Coke Sales Bubble Up As Company Repositions Diet Sodas as "Healthy": Atlanta Journal-Constitution Article Also Quotes
Posted Dec 18 2008 8:11pm
The talented, objective, business reporter Duane D. Stanford of The Atlanta Journal-Constitution offers a thoughtful glimpse at Coca-Cola and discusses its new promotional tactics, which apparently have paid off for the company, whose globalsoft drink sales grew faster last year than they have since 1998 -- this despite falling sales in the U.S.
Duane also explains how the company is now positioning soft drinks as "healthy." (Read on to see my shocked comments about this new wildly creative marketing approach.)
Perhaps because of the fact that I'm a trained journalist, I do respect Duane's measured approach to the subject when he writes:
"To, sell even more sodas, [CEO Neville] Isdell is pushing back against the stigma surrounding carbonated soft drinks, escalated in part by a debate over childhood obesity. He told stock analysts at a recent convention in Scottsdale, Ariz., that he wants to reframe what defines the category. His argument: The decision to drink a diet soda also can be a health-conscious choice."

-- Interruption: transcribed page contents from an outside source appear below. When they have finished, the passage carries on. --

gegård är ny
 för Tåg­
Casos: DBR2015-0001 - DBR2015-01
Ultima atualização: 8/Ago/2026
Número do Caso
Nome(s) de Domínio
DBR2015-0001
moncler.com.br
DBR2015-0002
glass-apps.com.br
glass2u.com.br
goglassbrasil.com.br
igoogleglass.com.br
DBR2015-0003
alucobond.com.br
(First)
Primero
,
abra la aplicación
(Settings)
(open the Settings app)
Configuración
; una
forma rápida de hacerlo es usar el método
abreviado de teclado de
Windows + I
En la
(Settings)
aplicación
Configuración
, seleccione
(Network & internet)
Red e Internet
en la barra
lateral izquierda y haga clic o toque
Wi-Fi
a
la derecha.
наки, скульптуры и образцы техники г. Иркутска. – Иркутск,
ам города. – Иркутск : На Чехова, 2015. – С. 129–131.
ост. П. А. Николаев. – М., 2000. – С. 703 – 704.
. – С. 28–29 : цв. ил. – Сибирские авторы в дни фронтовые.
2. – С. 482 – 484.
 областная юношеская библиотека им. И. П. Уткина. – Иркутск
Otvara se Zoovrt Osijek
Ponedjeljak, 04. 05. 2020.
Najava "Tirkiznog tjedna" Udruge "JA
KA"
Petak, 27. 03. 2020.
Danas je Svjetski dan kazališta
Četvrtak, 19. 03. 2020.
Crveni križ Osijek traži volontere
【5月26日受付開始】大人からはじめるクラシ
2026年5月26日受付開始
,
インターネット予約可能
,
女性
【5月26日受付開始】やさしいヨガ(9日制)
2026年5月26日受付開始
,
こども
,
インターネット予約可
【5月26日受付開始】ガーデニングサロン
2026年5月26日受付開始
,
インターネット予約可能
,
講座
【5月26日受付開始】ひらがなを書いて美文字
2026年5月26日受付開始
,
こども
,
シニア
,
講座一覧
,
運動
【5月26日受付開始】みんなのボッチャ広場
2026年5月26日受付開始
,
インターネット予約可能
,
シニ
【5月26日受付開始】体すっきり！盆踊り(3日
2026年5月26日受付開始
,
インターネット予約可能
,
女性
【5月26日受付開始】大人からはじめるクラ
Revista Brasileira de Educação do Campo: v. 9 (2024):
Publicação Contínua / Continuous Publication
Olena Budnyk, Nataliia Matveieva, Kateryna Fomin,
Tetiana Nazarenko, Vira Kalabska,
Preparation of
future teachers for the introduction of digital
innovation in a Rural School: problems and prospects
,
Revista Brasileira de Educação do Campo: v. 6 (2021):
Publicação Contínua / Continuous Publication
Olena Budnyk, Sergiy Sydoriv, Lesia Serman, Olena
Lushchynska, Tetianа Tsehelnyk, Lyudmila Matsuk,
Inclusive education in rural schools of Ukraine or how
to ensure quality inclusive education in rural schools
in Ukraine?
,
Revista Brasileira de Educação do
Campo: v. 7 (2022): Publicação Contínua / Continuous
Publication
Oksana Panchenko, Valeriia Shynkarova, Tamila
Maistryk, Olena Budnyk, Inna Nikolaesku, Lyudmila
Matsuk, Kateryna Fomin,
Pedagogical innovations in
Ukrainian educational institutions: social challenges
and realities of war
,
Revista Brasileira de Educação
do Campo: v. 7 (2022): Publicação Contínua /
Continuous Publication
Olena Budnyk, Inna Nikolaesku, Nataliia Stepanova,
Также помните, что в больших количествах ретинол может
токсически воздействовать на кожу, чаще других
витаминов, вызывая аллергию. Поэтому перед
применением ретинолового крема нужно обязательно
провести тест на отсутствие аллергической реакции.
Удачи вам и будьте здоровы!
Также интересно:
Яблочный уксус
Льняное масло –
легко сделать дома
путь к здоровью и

Health-conscious? Oh please. But back to Duane's more objective assessment:
The reporter also reveals that:
Coke plans to unveil a new vitamin-enhanced diet soda, called Diet Coke Plus.
The company began "dropping the term `carbonated soft drink' from its communications last month in favor of the term `sparkling beverages.'"
I'm sorry, but I think "sparkling" is applies only to the bottled water I had at dinner tonight, not soda.
Duane then covers the other side of the issue, which is where my point of view belongs.
He says that:
"Coke's effort to refresh the image of carbonated soft drinks as healthy has been panned by some, who say it's just window dressing."
Then come my remarks:
"I think it's really laughable to try to pass off diet drinks as healthy," said Connie Bennett, author of the book "Sugar Shock," which details health risks of sugary foods and beverages. "They sell water. Why don't they just market that more."
Duane pretty well captured my sentiments.
He also brings up another valid point, which is that:
"Some consumers also "worry about artificial sweeteners in diet drinks, in part because of studies suggesting links between the sweeteners and cancer and other illnesses. The federal government, which regulates artificial sweeteners, has said there is no clear evidence of such links."
You know, despite the fact that I consider diet drinks anything but healthy, you really have to almost grudgingly admire these absolutely outlandish marketing tactics -- which clearly have been designed to make a buck.
I sure hope no one falls for this absurd concept. Diet drinks are not healthy. End of the story.